─── Dataset

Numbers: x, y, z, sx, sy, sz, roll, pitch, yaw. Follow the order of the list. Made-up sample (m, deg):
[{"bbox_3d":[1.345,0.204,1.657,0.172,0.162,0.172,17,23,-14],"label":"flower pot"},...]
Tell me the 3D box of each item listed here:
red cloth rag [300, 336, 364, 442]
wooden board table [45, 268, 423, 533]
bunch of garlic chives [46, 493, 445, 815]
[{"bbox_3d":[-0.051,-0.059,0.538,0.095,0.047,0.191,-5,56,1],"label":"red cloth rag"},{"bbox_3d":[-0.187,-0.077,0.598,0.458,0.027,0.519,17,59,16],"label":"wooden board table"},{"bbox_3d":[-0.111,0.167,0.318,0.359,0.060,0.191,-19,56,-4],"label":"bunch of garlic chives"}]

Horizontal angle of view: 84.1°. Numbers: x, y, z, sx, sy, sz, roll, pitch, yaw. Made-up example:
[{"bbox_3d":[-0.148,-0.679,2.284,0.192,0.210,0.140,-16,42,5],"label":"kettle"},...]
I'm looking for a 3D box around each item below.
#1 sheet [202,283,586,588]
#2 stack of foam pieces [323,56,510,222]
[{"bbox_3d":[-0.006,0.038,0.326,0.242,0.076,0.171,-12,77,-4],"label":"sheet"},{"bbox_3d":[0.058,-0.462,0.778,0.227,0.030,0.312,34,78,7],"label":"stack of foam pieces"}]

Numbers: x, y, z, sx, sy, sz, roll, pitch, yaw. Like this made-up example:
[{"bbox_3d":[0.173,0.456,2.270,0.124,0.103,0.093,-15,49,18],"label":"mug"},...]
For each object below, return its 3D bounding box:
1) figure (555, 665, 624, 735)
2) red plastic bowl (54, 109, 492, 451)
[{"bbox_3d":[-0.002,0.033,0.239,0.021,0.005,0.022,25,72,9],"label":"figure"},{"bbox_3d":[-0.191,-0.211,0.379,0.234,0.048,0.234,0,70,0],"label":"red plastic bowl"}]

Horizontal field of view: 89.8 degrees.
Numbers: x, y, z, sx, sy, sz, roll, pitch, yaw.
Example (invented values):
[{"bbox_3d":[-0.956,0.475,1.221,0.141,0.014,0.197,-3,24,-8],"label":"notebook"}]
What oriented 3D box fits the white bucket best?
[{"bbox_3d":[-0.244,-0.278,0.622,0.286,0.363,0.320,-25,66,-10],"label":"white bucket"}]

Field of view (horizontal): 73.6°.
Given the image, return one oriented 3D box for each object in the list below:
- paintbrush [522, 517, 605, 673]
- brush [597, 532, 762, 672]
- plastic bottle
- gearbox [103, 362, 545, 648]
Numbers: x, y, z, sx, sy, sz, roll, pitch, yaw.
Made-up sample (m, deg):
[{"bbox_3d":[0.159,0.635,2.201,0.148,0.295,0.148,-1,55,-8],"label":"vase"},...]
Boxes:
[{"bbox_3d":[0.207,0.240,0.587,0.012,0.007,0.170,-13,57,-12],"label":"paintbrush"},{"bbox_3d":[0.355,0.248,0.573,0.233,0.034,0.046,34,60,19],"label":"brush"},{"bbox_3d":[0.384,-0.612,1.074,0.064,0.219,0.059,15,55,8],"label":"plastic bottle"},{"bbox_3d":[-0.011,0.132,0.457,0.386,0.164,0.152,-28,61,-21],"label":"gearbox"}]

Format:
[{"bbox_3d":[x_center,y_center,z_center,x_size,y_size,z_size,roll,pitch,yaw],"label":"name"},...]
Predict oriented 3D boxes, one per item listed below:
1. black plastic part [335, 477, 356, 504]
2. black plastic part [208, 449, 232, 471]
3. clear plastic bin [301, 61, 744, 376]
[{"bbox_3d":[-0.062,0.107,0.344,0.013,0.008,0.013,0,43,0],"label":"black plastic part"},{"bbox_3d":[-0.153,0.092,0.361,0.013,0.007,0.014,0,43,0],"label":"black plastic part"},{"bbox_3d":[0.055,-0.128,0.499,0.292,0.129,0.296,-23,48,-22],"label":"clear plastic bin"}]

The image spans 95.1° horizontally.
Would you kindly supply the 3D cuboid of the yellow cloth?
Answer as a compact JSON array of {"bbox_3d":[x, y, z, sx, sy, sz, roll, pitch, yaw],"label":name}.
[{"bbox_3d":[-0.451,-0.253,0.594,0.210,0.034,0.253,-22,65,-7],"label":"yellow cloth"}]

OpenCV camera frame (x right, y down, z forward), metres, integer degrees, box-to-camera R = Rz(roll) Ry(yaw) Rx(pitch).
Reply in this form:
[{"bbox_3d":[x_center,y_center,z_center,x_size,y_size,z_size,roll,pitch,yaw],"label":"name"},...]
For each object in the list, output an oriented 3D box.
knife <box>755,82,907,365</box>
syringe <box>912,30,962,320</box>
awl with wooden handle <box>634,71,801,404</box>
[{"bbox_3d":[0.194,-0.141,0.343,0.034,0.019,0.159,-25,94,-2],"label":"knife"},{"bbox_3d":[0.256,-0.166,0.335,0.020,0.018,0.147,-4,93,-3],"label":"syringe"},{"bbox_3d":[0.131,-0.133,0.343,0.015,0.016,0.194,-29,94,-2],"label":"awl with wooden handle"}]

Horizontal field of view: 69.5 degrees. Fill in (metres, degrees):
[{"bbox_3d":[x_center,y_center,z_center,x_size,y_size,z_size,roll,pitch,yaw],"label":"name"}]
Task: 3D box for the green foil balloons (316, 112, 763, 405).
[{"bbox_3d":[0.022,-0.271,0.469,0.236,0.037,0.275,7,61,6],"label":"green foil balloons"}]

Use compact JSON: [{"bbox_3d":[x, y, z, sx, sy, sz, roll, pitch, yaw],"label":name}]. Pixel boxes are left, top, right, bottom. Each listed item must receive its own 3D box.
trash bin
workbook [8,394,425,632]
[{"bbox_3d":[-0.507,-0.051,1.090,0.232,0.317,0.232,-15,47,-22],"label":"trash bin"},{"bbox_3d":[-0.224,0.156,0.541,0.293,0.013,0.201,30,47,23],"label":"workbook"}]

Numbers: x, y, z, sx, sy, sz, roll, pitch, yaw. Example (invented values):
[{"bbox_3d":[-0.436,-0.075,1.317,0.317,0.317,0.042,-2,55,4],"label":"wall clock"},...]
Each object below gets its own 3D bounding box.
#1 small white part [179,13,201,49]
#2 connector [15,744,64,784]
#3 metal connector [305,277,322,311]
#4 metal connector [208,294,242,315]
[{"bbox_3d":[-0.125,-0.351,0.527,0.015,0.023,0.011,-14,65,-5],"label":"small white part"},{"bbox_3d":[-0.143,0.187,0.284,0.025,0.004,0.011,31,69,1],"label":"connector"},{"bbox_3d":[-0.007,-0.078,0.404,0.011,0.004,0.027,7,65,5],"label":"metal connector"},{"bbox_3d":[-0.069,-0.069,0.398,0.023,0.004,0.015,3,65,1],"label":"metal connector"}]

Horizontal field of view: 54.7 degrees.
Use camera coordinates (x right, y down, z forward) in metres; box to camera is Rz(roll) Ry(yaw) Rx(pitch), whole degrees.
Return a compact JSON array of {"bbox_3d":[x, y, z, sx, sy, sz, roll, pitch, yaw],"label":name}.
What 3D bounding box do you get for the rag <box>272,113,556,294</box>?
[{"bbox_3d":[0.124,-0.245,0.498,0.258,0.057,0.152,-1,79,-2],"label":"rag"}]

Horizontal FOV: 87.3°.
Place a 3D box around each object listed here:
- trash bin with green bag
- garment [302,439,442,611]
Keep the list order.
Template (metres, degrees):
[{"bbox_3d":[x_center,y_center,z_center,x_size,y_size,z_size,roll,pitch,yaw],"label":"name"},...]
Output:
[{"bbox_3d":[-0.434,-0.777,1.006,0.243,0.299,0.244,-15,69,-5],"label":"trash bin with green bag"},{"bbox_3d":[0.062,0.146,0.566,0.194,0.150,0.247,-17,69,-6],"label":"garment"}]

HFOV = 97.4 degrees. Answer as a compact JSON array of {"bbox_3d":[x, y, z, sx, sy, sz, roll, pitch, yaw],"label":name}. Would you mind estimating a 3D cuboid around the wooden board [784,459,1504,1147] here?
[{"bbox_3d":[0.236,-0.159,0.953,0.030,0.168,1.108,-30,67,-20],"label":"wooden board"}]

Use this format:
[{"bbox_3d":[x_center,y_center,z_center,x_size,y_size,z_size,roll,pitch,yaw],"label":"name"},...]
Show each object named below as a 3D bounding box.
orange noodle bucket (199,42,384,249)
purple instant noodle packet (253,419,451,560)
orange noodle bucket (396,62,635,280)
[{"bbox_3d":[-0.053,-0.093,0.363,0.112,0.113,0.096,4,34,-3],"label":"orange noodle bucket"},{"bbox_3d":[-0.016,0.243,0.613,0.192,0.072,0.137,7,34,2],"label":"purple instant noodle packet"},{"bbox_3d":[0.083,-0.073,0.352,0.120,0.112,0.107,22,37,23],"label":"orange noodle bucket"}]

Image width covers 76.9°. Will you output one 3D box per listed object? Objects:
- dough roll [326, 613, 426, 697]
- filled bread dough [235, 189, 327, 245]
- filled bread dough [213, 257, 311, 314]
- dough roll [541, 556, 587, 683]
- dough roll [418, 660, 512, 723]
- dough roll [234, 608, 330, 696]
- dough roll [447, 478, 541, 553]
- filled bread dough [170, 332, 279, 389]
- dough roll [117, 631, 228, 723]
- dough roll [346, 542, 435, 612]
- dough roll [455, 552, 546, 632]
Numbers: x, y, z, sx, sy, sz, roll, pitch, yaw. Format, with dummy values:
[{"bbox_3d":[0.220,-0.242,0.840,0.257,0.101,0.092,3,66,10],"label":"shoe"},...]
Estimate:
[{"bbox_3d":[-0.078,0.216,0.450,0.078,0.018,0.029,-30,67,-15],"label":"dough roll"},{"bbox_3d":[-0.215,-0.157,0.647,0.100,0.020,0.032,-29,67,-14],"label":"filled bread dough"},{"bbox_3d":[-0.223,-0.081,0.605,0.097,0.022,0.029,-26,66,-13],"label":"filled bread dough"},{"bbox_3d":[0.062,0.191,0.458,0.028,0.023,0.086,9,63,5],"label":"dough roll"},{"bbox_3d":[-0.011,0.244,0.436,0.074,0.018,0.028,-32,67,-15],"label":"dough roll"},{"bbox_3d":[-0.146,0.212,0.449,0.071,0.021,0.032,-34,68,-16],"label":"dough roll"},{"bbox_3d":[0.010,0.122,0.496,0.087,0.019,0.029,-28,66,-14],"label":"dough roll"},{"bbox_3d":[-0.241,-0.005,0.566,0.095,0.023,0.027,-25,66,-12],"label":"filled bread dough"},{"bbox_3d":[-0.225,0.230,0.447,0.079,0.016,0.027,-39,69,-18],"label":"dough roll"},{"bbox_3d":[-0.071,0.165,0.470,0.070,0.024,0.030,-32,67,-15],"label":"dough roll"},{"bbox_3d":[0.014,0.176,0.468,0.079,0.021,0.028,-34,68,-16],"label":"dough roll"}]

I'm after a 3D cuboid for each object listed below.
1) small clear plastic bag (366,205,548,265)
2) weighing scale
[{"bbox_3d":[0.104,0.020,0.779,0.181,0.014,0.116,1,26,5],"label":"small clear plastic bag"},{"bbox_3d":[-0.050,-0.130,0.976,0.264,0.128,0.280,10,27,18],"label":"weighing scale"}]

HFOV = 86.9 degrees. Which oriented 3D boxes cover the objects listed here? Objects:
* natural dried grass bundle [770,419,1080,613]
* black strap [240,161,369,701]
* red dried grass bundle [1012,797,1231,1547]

──────

● How to complete this task
Nothing but lines that contain "forward" should appear in the answer. Copy each from the records.

● Exercise result
OpenCV camera frame (x right, y down, z forward), metres, integer degrees, box-to-camera R = Rz(roll) Ry(yaw) Rx(pitch).
Use camera coordinates (x right, y down, z forward) in metres; box to camera is Rz(roll) Ry(yaw) Rx(pitch), whole degrees.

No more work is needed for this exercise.